Postcard From Iceland Food and Fun Festival
Washington, DC-based food and culture writer Rina Rapuano recently traveled to Reykjavik for the annual Iceland Food & Fun Festival.
The festival invites notable chefs from other countries to take over Reykjavik’s toniest kitchens, creating 4-course menus inspired by Icelandic ingredients. Judges eat at each participating restaurant throughout the course of the festival, choosing 3 favorites to compete in a public cook-off (held this year at the Harpa Concert Hall). Anyone is welcome to watch the chefs in action while sampling bites from restaurants that participated in the festival.
While there, Rina was able to get out into the countryside and experience the food and stunning natural beauty of Iceland.
I went here to: Experience Iceland’s unique food culture and taste the creativity of chefs from around the world.
The best way to travel here is: Fly into Keflavik and hop on a FlyBus for the 45-minute drive into Reykjavik, allowing you to sleep (many of the flights are red-eyes) or take in the moon-like landscape.
I stayed at: Hilton Reykjavik Nordica, which offers free shuttles to the downtown area. Rooms evoke Scandinavian design sensibilities; and the hotel’s restaurant, Vox, features a wonderful breakfast spread that includes international sweets and savories plus such Icelandic favorites as skyr, a soft cheese that resembles Greek yogurt.

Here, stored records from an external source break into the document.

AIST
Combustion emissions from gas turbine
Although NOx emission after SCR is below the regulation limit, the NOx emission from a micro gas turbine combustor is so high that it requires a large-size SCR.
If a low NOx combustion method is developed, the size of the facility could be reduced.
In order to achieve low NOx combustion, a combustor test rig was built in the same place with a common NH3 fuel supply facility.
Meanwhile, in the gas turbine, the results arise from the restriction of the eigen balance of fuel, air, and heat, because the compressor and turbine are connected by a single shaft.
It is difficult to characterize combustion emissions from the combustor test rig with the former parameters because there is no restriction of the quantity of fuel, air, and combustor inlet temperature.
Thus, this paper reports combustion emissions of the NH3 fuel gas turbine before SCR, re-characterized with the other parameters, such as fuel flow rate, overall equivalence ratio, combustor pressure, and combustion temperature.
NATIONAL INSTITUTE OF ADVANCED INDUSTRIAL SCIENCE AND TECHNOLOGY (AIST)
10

When it comes to packing, be sure to bring: A coat with a hood, since umbrellas often fall victim to the wind; a bathing suit, because a visit to the relaxing geothermic pools of the Blue Lagoon is a must; outdoorsy clothes if you intend to explore outside the city limits; and dressy clothes for at least one foray into Reykjavik’s wild late-night scene.
The best thing I ate was: … Oh, this is a tough one. It was a food festival, after all, and there were so many memorable dishes from the talented chefs. The one thing I find myself craving most, though, was prepared and eaten during our daytime adventures outside the city. Just steps from the Great Geysir, the Hotel Geysir chef served slices of moist, sweet rye bread slathered with rich Icelandic butter and topped with herring and boiled eggs (cooked in a geothermic pool!).
I wish I hadn’t: Worn heels on my Saturday night out in Reykjavik. The cobblestones, the ferocious winds and the never-say-die approach to partying – which predictably ended in a trip to a circle of food trucks for a late-night sandwich – made for some very sore feet the next day. And the day after that.
Don’t miss: The chance to wander around the enigmatic streets of Reykjavik, where you’ll find cozy coffee shops, a graffiti-covered skate park, houses that look like they were pulled from a fairy tale and a city hall that looks like a modern-art installation. Plus, the shopping is fantastic.
Next time I will definitely: Rent a car. Our bus tour navigating Iceland’s Golden Circle – which included stops at the well-known geyser and the breathtaking Gullfoss falls – was fun to do once, but next time I’ll want the freedom of going off the beaten path and occasionally stopping to take it all in.
My favorite part of the festival was: Meeting chefs from all over the world and learning about the history of Iceland – and how that has shaped its food culture.
My advice for the festival would be: To enjoy as many of the dinners offered by these celebrated chefs as possible, but to be sure and try true Icelandic food, such as lamb, fish soup, langoustine, salt cod and skyr. There are some beautiful things happening with these humble ingredients and dishes.